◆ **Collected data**
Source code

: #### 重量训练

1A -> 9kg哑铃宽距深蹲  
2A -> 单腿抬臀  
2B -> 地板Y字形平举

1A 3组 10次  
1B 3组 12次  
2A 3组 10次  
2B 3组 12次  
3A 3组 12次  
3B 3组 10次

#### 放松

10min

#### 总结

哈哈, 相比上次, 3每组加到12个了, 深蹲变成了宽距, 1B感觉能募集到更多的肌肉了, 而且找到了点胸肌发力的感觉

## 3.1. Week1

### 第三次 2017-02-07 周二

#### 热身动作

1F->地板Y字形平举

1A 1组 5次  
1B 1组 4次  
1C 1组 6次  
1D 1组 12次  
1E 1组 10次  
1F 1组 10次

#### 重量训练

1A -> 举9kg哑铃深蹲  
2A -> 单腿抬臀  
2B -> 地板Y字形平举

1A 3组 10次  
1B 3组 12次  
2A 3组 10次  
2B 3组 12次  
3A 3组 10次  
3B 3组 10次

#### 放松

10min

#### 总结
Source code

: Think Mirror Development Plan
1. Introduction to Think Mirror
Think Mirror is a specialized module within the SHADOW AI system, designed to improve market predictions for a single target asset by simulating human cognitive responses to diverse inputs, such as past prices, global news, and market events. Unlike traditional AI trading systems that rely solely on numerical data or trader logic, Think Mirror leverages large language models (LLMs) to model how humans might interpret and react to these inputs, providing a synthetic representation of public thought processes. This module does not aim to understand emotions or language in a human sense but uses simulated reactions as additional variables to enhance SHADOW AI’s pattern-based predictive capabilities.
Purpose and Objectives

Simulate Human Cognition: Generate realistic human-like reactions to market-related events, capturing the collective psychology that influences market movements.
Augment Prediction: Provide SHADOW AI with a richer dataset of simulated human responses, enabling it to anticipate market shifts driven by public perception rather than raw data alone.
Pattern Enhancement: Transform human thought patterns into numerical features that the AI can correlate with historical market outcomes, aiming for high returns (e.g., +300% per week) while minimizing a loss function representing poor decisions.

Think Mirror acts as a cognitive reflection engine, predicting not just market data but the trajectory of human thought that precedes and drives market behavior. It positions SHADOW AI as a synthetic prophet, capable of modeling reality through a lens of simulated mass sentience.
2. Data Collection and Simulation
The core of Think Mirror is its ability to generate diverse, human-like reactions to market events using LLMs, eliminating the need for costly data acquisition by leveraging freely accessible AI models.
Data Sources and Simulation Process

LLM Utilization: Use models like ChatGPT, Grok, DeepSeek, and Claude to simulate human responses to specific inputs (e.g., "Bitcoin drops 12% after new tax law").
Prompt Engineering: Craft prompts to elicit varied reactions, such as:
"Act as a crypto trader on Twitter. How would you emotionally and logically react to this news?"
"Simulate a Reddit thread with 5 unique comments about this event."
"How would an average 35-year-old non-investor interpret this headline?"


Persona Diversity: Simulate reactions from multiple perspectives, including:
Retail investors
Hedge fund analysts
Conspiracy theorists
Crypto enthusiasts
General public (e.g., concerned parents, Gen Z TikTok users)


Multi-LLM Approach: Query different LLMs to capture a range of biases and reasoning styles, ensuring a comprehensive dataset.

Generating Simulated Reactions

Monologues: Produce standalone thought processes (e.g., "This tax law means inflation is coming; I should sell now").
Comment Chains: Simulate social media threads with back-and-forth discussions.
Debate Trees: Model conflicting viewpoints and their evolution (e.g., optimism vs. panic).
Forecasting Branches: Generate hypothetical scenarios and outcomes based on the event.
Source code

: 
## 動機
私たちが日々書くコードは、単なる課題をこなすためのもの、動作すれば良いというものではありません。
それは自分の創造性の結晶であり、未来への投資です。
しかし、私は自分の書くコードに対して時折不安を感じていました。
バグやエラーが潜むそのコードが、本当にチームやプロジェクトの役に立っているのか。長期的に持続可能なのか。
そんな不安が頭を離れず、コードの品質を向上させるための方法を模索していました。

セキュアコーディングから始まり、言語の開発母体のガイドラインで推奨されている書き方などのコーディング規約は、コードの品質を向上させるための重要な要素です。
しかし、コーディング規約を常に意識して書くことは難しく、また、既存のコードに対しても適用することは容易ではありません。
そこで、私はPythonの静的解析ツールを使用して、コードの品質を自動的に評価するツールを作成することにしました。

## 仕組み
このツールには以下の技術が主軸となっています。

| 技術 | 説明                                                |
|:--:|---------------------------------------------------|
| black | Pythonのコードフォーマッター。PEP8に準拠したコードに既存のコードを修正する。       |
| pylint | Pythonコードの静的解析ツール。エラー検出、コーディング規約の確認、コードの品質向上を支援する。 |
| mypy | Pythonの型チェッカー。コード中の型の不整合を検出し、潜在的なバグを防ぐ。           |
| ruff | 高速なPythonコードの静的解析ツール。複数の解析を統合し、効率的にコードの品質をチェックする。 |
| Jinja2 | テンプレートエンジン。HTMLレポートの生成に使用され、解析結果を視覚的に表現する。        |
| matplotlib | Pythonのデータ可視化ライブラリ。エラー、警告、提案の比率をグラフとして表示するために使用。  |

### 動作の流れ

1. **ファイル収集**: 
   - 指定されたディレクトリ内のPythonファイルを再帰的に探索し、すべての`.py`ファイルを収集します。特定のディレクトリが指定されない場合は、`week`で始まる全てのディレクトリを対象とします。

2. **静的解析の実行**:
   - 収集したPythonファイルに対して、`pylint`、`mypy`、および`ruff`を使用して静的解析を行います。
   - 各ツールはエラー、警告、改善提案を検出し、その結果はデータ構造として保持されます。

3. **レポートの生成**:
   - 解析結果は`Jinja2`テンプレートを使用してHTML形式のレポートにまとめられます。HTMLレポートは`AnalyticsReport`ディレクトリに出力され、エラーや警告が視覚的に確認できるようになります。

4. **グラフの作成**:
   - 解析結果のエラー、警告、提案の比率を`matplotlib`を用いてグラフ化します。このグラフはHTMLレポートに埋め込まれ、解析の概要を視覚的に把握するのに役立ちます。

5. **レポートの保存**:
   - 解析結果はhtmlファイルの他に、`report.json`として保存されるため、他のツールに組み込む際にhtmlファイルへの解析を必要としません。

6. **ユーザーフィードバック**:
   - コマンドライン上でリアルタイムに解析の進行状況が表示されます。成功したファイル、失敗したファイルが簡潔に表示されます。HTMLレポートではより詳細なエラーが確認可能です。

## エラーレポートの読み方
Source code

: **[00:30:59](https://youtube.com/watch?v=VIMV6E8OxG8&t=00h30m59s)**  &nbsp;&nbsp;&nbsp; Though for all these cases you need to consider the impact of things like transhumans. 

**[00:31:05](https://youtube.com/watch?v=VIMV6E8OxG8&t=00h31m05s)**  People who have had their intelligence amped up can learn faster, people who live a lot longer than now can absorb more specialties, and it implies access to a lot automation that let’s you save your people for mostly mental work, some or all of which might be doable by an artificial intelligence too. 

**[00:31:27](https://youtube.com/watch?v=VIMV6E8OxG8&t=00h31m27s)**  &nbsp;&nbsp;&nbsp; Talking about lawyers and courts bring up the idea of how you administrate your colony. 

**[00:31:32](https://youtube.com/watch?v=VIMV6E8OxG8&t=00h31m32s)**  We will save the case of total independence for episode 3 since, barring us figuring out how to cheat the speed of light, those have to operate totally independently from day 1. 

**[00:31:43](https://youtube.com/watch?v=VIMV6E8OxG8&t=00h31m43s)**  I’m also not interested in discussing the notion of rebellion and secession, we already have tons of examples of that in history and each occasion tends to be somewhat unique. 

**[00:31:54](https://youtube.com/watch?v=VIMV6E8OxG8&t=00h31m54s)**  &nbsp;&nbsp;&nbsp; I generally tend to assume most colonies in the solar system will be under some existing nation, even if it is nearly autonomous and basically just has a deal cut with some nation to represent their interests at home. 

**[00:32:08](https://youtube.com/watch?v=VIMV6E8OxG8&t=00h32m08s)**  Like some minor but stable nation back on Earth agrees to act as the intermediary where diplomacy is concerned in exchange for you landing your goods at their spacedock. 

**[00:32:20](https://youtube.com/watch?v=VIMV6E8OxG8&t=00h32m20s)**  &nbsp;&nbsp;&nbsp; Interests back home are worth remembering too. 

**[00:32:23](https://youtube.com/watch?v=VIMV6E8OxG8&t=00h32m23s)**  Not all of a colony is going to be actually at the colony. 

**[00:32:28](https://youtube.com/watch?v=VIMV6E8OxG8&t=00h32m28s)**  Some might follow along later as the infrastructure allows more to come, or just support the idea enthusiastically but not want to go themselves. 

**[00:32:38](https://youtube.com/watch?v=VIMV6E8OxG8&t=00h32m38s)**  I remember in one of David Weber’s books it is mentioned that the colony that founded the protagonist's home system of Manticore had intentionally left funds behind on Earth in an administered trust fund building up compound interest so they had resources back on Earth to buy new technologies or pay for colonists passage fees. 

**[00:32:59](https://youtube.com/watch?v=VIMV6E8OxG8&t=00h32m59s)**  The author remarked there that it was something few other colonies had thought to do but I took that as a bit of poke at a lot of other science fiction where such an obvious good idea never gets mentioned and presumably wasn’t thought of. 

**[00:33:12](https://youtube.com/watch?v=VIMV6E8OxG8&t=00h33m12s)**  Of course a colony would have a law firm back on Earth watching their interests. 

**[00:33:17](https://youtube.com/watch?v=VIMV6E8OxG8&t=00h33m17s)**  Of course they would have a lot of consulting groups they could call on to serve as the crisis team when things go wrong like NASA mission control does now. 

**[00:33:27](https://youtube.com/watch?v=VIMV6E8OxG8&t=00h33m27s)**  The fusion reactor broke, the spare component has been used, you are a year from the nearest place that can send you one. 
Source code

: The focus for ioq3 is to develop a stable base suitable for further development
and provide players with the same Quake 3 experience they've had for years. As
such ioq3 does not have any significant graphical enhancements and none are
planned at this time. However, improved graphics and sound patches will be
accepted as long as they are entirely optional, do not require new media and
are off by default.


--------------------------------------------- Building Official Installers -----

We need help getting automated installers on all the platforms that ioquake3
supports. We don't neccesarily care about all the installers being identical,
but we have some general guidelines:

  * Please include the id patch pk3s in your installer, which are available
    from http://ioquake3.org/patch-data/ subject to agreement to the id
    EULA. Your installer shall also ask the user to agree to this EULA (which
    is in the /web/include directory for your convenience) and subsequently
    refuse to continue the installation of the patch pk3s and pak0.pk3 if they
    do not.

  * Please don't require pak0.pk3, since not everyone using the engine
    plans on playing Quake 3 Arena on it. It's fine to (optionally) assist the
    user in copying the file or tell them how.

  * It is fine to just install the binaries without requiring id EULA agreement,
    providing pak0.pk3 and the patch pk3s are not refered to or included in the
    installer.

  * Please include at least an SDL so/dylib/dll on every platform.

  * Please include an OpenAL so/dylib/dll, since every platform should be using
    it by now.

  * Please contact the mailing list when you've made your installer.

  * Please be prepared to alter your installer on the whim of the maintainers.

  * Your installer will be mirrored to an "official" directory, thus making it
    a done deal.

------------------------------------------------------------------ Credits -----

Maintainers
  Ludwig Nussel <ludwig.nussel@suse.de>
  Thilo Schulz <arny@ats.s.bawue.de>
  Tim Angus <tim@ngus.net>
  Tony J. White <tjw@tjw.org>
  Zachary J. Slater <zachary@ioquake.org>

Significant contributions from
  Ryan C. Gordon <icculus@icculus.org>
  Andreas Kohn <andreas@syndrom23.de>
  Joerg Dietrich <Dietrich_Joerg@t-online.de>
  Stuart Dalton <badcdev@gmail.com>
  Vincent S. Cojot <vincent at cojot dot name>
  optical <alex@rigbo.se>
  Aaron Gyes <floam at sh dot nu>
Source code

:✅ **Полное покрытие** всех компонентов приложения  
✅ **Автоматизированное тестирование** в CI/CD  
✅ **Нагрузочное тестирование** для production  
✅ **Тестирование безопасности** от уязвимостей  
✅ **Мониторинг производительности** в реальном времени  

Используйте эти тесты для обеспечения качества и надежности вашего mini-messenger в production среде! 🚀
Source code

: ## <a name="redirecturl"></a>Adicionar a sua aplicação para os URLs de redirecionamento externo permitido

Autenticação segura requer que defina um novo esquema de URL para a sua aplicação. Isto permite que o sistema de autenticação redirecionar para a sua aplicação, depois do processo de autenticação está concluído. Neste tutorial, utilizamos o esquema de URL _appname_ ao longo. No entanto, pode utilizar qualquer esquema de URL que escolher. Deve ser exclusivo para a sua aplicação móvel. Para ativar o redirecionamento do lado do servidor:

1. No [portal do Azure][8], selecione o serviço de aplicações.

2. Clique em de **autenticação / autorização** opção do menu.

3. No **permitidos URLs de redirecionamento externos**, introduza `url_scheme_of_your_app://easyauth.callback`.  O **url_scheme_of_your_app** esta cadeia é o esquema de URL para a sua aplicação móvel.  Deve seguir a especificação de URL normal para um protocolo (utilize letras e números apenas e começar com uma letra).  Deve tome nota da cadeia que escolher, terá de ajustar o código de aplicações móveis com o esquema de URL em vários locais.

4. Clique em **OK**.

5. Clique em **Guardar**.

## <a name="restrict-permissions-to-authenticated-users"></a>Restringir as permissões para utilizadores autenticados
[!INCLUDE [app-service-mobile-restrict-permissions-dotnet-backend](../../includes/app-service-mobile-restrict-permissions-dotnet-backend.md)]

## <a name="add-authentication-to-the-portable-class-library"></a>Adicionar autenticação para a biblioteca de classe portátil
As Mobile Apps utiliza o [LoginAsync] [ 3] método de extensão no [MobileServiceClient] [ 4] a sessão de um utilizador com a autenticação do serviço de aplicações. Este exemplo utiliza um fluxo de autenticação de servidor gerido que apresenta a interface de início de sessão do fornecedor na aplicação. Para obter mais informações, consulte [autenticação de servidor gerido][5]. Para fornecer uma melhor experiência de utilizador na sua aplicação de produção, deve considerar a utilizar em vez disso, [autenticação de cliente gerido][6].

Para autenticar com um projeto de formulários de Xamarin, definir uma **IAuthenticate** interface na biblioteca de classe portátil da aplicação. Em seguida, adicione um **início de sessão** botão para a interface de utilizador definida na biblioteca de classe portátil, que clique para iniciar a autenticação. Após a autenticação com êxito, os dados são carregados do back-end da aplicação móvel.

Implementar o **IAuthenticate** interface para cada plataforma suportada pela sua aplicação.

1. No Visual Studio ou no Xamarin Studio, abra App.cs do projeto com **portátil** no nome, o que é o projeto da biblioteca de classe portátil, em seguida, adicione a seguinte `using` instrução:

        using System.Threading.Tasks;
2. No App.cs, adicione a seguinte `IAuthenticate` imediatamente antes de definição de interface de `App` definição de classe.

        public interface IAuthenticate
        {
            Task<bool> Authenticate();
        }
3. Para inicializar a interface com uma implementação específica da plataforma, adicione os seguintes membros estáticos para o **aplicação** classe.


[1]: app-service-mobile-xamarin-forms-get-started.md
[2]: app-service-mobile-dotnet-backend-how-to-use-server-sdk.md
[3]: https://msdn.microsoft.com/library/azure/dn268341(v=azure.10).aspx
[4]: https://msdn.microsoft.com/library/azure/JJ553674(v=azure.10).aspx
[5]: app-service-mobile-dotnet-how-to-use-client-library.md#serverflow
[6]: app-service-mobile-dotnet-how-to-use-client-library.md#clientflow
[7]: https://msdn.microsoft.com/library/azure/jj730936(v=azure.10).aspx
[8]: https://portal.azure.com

◆ **Work instruction**
Duplicate the lines starting at the line that contains "Monologues: Produce standalone" and ending at the line that contains "Comment Chains: Simulate".

◆ **Written answer**
Monologues: Produce standalone thought processes (e.g., "This tax law means inflation is coming; I should sell now").
Comment Chains: Simulate social media threads with back-and-forth discussions.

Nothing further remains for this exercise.